NORFOLK, Va. — Virginia Wesleyan College officials said they warned students that drinking at parties puts them more at risk of becoming a victim of sexual assault. But new court documents state a former student didn’t listen. WTKR first broke the story earlier this month after that student filed a lawsuit against the college using the name “Jane Doe.”
She said that as a freshman in 2012, she was drugged at a party.
The lawsuit alleges an upper-class lacrosse team member followed her from the party, forced her into his dorm and raped her. The lawsuit also stated the college knew rapes and sexual assaults were happening and did nothing. Thursday, a response to the lawsuit was filed in Norfolk on behalf of the college.
School officials say “Under Virginia law, VWC did not have a legal duty to warn or protect” its students.
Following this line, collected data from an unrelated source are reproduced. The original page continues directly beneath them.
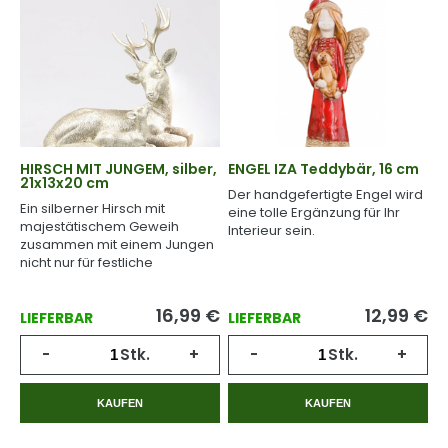
HIRSCH MIT JUNGEM, silber,
ENGEL IZA Teddybär, 16 cm
21x13x20 cm
Der handgefertigte Engel wird
Ein silberner Hirsch mit
eine tolle Ergänzung für Ihr
majestätischem Geweih
Interieur sein.
zusammen mit einem Jungen
nicht nur für festliche
Momente.
16,99
€
12,99
€
LIEFERBAR
LIEFERBAR
-
Stk.
+
-
Stk.
+
KAUFEN
KAUFEN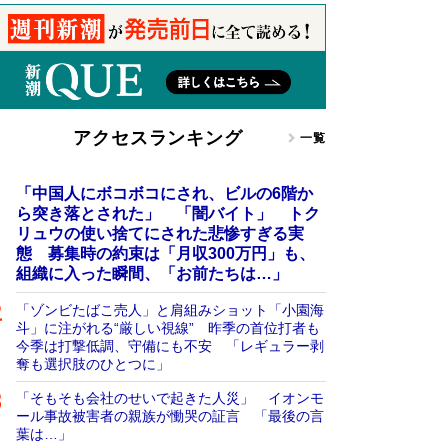
アクセスランキング
一覧
「中国人にボコボコにされ、ビルの6階か
ら突き落とされた」 「闇バイト」 トク
リュウの使い捨てにされた悲惨すぎる実
態 募集時の約束は「月収300万円」も、
組織に入った瞬間、「お前たちは…」
「ゾンビたばこ売人」と肩組みショット「小園海
斗」に注がれる“厳しい視線” 昨季の首位打者も
今季は打撃低調、守備にも不安 「レギュラー剥
奪も選択肢のひとつに」
「そもそも会社のせいで起きた人災」 イオンモ
ール事故被害者の親族が慟哭の証言 「最後の言
葉は…」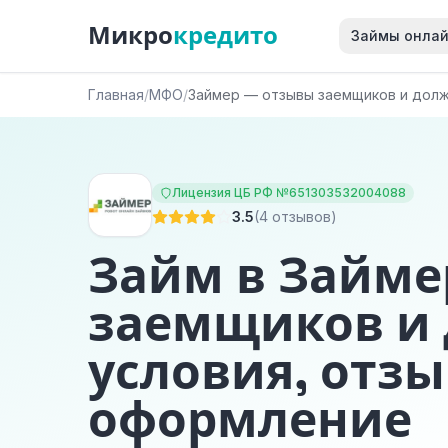
Микро
кредито
Займы онла
Главная
/
МФО
/
Займер — отзывы заемщиков и дол
Лицензия ЦБ РФ №651303532004088
3.5
(4 отзывов)
Займ в Займе
заемщиков и
условия, отзы
оформление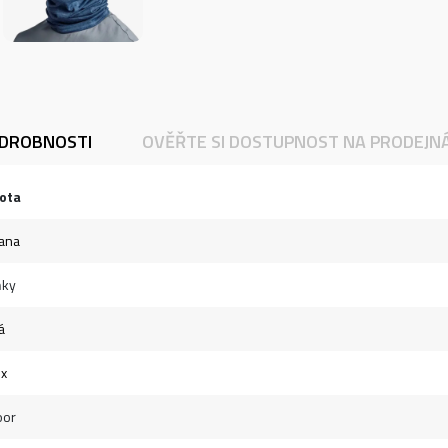
DROBNOSTI
OVĚŘTE SI DOSTUPNOST NA PRODEJN
ota
ana
ňky
á
ex
oor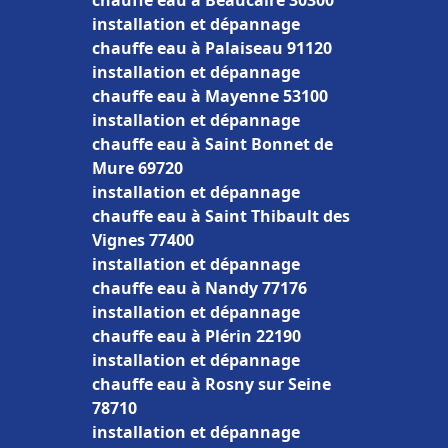
chauffe eau à Beaucaire 30300
installation et dépannage
chauffe eau à Palaiseau 91120
installation et dépannage
chauffe eau à Mayenne 53100
installation et dépannage
chauffe eau à Saint Bonnet de
Mure 69720
installation et dépannage
chauffe eau à Saint Thibault des
Vignes 77400
installation et dépannage
chauffe eau à Nandy 77176
installation et dépannage
chauffe eau à Plérin 22190
installation et dépannage
chauffe eau à Rosny sur Seine
78710
installation et dépannage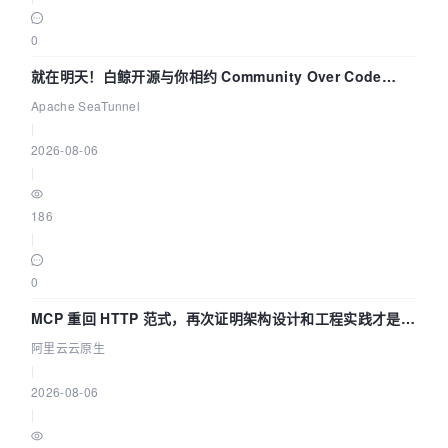
0
就在明天！白鲸开源与你相约 Community Over Code
Asia 2026 主题演讲！
Apache SeaTunnel
|
2026-08-06
|
186
|
0
MCP 重回 HTTP 范式，再次证明架构设计和工程实践才是稀
缺资源
阿里云云原生
|
2026-08-06
|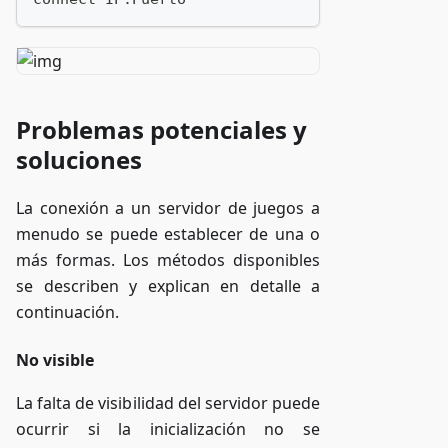
Problemas potenciales y
soluciones
La conexión a un servidor de juegos a
menudo se puede establecer de una o
más formas. Los métodos disponibles
se describen y explican en detalle a
continuación.
No visible
La falta de visibilidad del servidor puede
ocurrir si la inicialización no se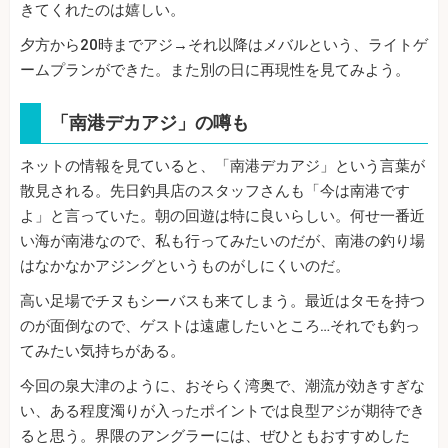
きてくれたのは嬉しい。
夕方から20時までアジ→それ以降はメバルという、ライトゲ
ームプランができた。また別の日に再現性を見てみよう。
「南港デカアジ」の噂も
ネットの情報を見ていると、「南港デカアジ」という言葉が
散見される。先日釣具店のスタッフさんも「今は南港です
よ」と言っていた。朝の回遊は特に良いらしい。何せ一番近
い海が南港なので、私も行ってみたいのだが、南港の釣り場
はなかなかアジングというものがしにくいのだ。
高い足場でチヌもシーバスも来てしまう。最近はタモを持つ
のが面倒なので、ゲストは遠慮したいところ…それでも釣っ
てみたい気持ちがある。
今回の泉大津のように、おそらく湾奥で、潮流が効きすぎな
い、ある程度濁りが入ったポイントでは良型アジが期待でき
ると思う。界隈のアングラーには、ぜひともおすすめした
But, they insist they warned students anyway, “VWC properly advised [the] plaintiff that she was a member of the ‘at risk’ population and suggested a way to minimize the risk of rape or sexual assault – i.e., avoiding parties where alcohol was served.”
The response goes on to say “the plaintiff did not heed VWC’s advice” and instead “exercised poor judgment” but that “neither poor judgment nor any other shortcoming can justify the events that allegedly followed.”
As for her accused attacker, school officials admit they first expelled him but then changed their decision allowing him to withdraw from the college.
School officials don’t give a reason for their change of heart. But, according to college documents included in the original lawsuit they let the lacrosse player withdraw so he could go to school somewhere else.
Furthermore, the new documents describe coverage of this case as a “one-sided media circus” stating “To date, the Plaintiff and her counsel have made extensive efforts [to] ‘try’ this matter in the media and sway public opinion before any evidence has been presented.”
As a result, the college is asking the court to bring in potential jurors from outside of Hampton Roads to hear the case.